Frequency domain

In the frequency domain, the problems of bandwidth equalization and phase matching are orthogonal, since they are concerned with the amplitude and argument of a complex signal.

The steps I applied to equalize the bandwidth were: Fourier transform the training windows, S₁ and S₂, on the time-axis, and calculate their spectra, $\hat{S}_1$ and $\hat{S}_2$, where

$$\hat{S}_i(\omega) = \sum_{\bf x} \left\vert S_i(\omega,{\bf x})\right\vert^2$$ (1)

I then designed the desired spectrum of the output, $A(\omega)$, by simply taking the minimum of the two spectra at each frequency.

$$A(\omega) = min\left(\hat{S}_1(\omega),\hat{S}_2(\omega)\right)$$ (2)

I applied this filter to shape the spectra of the regions of interest

$$S_{i}(\omega,{\bf x}) = S_{i}(\omega,{\bf x})\frac{\sqrt{A(\omega)}} {\left\vert S_{i}(\omega) \right\vert + \epsilon}$$ (3)

The $\epsilon$ in the denominator is purely for the event $S_1(\omega)=S_2(\omega)=0$, since in this formalism $A(\omega) \leq S(\omega)$.

As well as calculating a spectral operator, $A(\omega)$, I calculated the average difference in phase between the training windows for each frequency, $\Theta(\omega)$.
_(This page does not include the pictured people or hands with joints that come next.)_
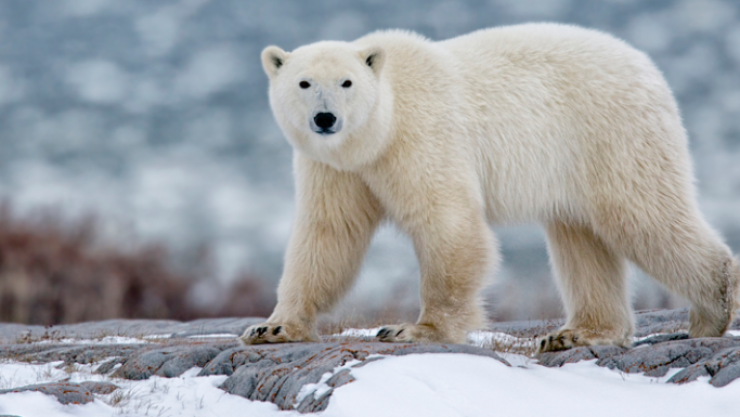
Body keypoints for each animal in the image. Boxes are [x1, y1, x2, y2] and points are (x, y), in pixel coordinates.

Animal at [239, 23, 740, 352]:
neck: (380, 129)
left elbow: (447, 223)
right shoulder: (335, 167)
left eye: (346, 82)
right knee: (581, 239)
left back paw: (712, 309)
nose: (326, 119)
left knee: (642, 215)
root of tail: (648, 68)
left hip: (611, 134)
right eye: (304, 82)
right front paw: (272, 328)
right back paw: (575, 332)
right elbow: (328, 235)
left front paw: (413, 329)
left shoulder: (422, 137)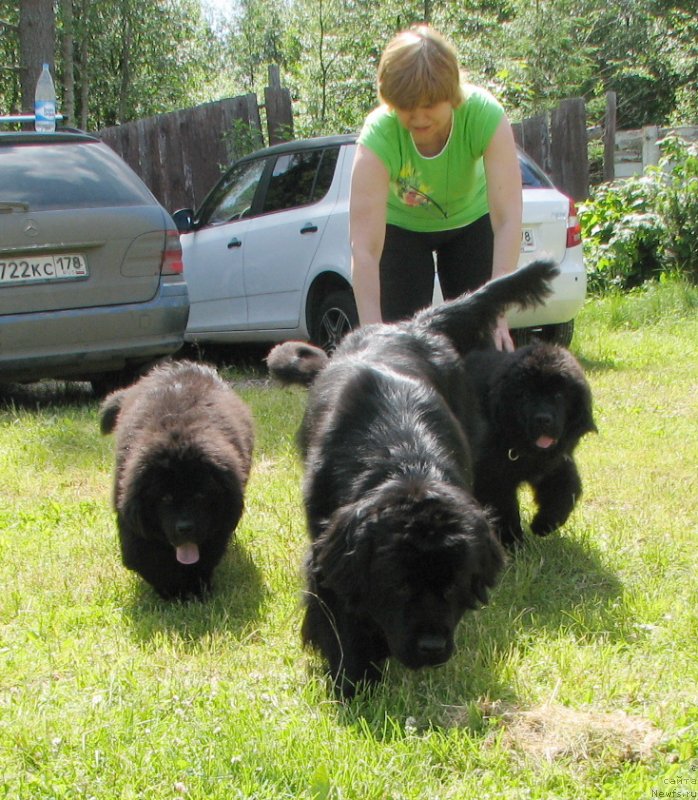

$$\Theta(\omega) = arg\left\{ \sum_{\bf x} S_{1}(\omega,{\bf x... ...ght\} - arg\left\{ \sum_{\bf x} S_{2}(\omega,{\bf x}) \right\}$$ (4)

This was then applied to map S₂ onto S₁

$$S_{2}(\omega,{\bf x}) = S_{2}(\omega,{\bf x}) \; e^{- i \Theta(\omega)}$$ (5)

Although the phase and bandwidth are orthogonal, in this approach it does matter the order in which the corrections are applied. This is due to the fact I calculate the average phase as the phase of the average value, as opposed to the average of the phases. With my approach it is correct to apply the bandwidth correction before the phase correction, although this is unlikely to be very important.

The results of the frequency domain cross-equalization are displayed in Figure 3. The differences due to the fluid movements are clearly visible, and the signal-to-noise level is high.

 

freq
Figure 3 Results of frequency domain cross-equalization. Left is filtered base survey, center is filtered monitor survey and right is the difference. The synthetic fluid layer is clearly visible in the difference section. S/N = 9.14.